How the Top 25 Got Their Nicknames

By D.J. Byrnes on August 30, 2013 at 6:47 pm

Nicknames are some of the coolest things about college sports. While pro football teams are mostly reduced to cloying, run-of-the-mill nicknames that are the equivalent of Microsoft Word clip art. People in these parts should need no refresher on the Buckeyes history, but for the visitors:

Ohio State borrows the state nickname for its athletic teams. A buckeye is a tree prevalent in the Ohio River Valley that produces shiny brown nuts with tan patches that resemble the eye of a deer, or buck. By 1800, Buckeye was being used as a term to refer to residents of the area. William Henry Harrison popularized the nickname by using the buckeye tree as a campaign symbol during the election of 1840.

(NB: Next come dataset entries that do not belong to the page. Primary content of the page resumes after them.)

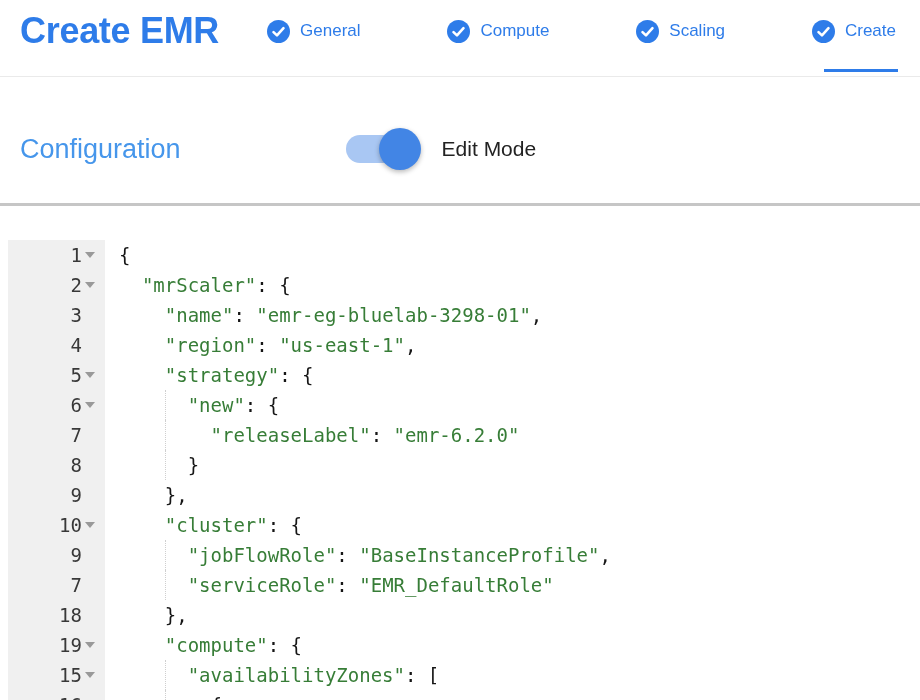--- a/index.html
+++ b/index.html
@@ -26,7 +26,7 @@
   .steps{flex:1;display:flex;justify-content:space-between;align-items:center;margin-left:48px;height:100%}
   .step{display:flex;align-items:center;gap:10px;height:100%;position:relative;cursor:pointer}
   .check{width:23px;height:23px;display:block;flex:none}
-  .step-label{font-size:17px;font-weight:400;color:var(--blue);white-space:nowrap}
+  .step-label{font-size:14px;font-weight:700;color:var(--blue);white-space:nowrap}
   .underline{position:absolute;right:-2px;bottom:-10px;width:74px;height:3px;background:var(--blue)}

Mental Floss runs down the whole preseason Top 25 for a great article to use as late-minute tinder to keep the fires blazing in your soul until the Buckeyes return at noon tomorrow.

Some interesting notes:

Stanford adopted Indians as its official nickname in 1930, but the moniker was dropped in 1972 after meetings between Stanford’s Native American students and school president Richard Lyman. The student body held an election to decide on a new nickname, and while Robber Barons garnered the most support, new president Donald Kennedy expressed his concern that the moniker was disrespectful to school founder and railroad magnate Leland Stanford. Cardinals, or Cardinal, a reference to the school color, not the bird, was eventually adopted as Stanford’s official nickname. The Tree, symbolic of El Palo Alto (tall tree) that appears on the university’s seal, is a member of the Stanford Band and not recognized as an official mascot of the school.

There are at least two accounts of how TCU's athletic teams became the Horned Frogs, but both of them trace the nickname to the late 19th century, when the school was still known as AddRan College. According to one story, the school’s football team practiced on a field that was teeming with horned frogs. The players shared some attributes with the fierce reptiles, not including their ability to shoot a stream of blood through their eyes, and reportedly began referring to themselves as horned frogs. According to another story, a four-student committee chose the nickname in 1897 for the football team and school yearbook.

As someone who COMPLETELY ISN'T BIASED AT ALL towards Ohio Sate, I still think the Buckeyes are not only the most unique name in college football, but in all of sports.